Involvement of PKCβ in BAFF and BCR signaling provides a mechanistic explanation for the poor survival and altered peripheral maturation of PKCβ-deficient B cells in vitro and in vivo. However, the relatively mild reduction of B cell numbers in the absence of PKCβ argues in favor of additional PKCβ-independent signaling pathways initiated by BAFF-R and/or BCR. Signaling from both receptors induces activation of NF-κB, albeit through distinct mechanisms. Although PKCβ has an important function in canonical NF-κB activation upon BCR-triggering, BAFF-induced NF-κB2 processing is independent of PKCβ. Another PKC family member, PKCδ, also plays an important role in the regulation of B cell survival, but it promotes cell death rather than survival. The proapoptotic potential of PKCδ is contained by BAFF, which prevents its accumulation in the nucleus. This BAFF-dependent survival mechanism can also function in the absence of PKCβ.

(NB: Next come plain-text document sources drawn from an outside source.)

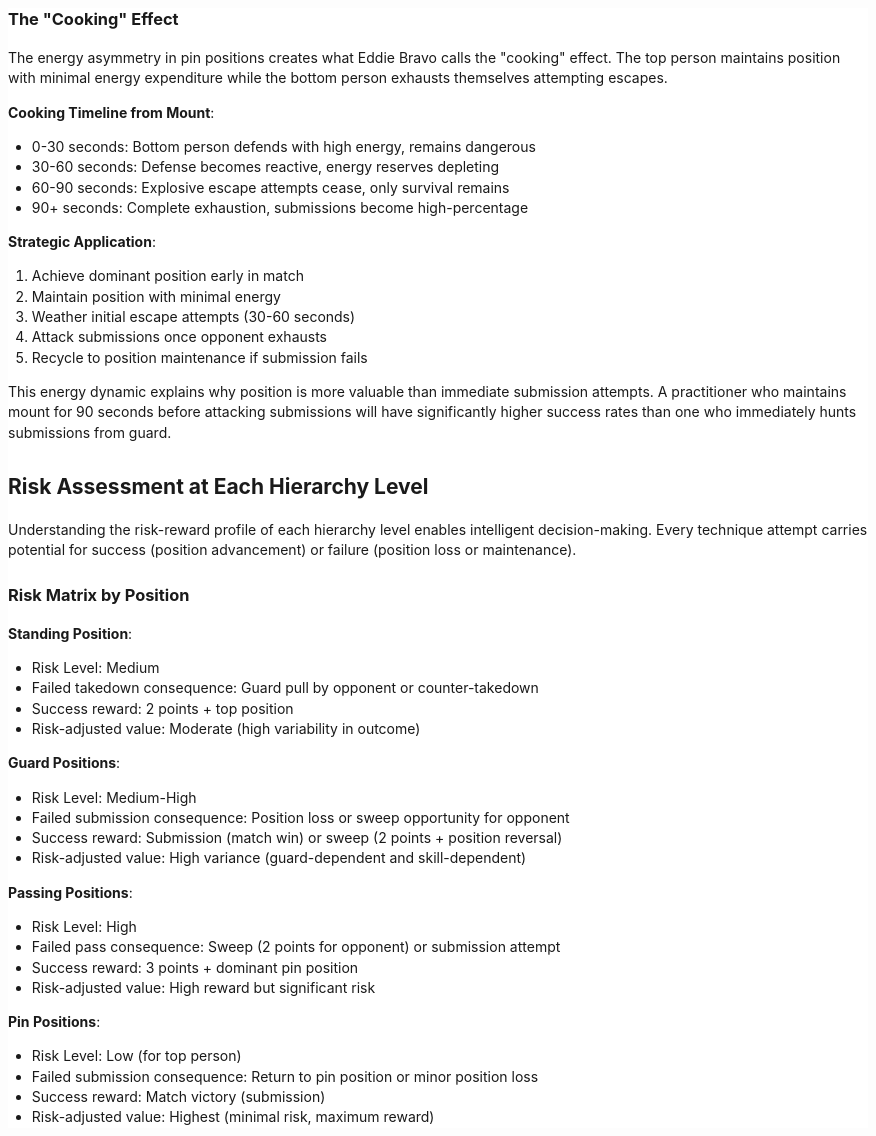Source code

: ### The "Cooking" Effect

The energy asymmetry in pin positions creates what Eddie Bravo calls the "cooking" effect. The top person maintains position with minimal energy expenditure while the bottom person exhausts themselves attempting escapes.

**Cooking Timeline from Mount**:
- 0-30 seconds: Bottom person defends with high energy, remains dangerous
- 30-60 seconds: Defense becomes reactive, energy reserves depleting
- 60-90 seconds: Explosive escape attempts cease, only survival remains
- 90+ seconds: Complete exhaustion, submissions become high-percentage

**Strategic Application**:
1. Achieve dominant position early in match
2. Maintain position with minimal energy
3. Weather initial escape attempts (30-60 seconds)
4. Attack submissions once opponent exhausts
5. Recycle to position maintenance if submission fails

This energy dynamic explains why position is more valuable than immediate submission attempts. A practitioner who maintains mount for 90 seconds before attacking submissions will have significantly higher success rates than one who immediately hunts submissions from guard.

## Risk Assessment at Each Hierarchy Level

Understanding the risk-reward profile of each hierarchy level enables intelligent decision-making. Every technique attempt carries potential for success (position advancement) or failure (position loss or maintenance).

### Risk Matrix by Position

**Standing Position**:
- Risk Level: Medium
- Failed takedown consequence: Guard pull by opponent or counter-takedown
- Success reward: 2 points + top position
- Risk-adjusted value: Moderate (high variability in outcome)

**Guard Positions**:
- Risk Level: Medium-High
- Failed submission consequence: Position loss or sweep opportunity for opponent
- Success reward: Submission (match win) or sweep (2 points + position reversal)
- Risk-adjusted value: High variance (guard-dependent and skill-dependent)

**Passing Positions**:
- Risk Level: High
- Failed pass consequence: Sweep (2 points for opponent) or submission attempt
- Success reward: 3 points + dominant pin position
- Risk-adjusted value: High reward but significant risk

**Pin Positions**:
- Risk Level: Low (for top person)
- Failed submission consequence: Return to pin position or minor position loss
- Success reward: Match victory (submission)
- Risk-adjusted value: Highest (minimal risk, maximum reward)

BAFF-mediated B cell survival likely represents the collective outcome of several BAFF-induced signaling features, including NF-κB activation, cytoplasmic retention of PKCδ, and Akt activation. It is thus conceivable that the loss of a single signaling branch can to some degree be compensated for. In this case, the loss of PKCβ would be expected to cause some damage to B cell survival, but it would be less severe than the complete abrogation of BAFF signaling. This could explain the more dramatic changes to the B cell compartment in BAFF- or BAFF-R–deficient mice than in PKCβ knockouts. Although PKCβ-deficient B cells were partially responsive to the survival action of BAFF, they appeared to be largely refractive to BAFF-mediated cell growth. This cellular process is closely associated with Akt- and mammalian target of rapamycin–dependent signaling pathways and represents an important distinction between growth factor–mediated cellular fitness on the one hand and mere cell survival on the other (19
). The latter can also be achieved through an altered ratio in the expression of pro- and antiapoptotic proteins, but, in this context, cells become progressively smaller (54
). It appears that, perhaps in contrast to BAFF-induced NF-κB activation and cytoplasmic retention of PKCδ, which mediate B cell survival (55
), PKCβ-dependent Akt activation preferentially regulates the fitness facet of BAFF-mediated cellular responses.
Our findings may have practical implications. There is increasing evidence that BAFF plays an important role in the control of autoreactive B cells (8
). Therefore, identification of Akt and PKCβ as components of BAFF signaling may suggest novel ways of pharmacological intervention in B cell–mediated autoimmune disorders.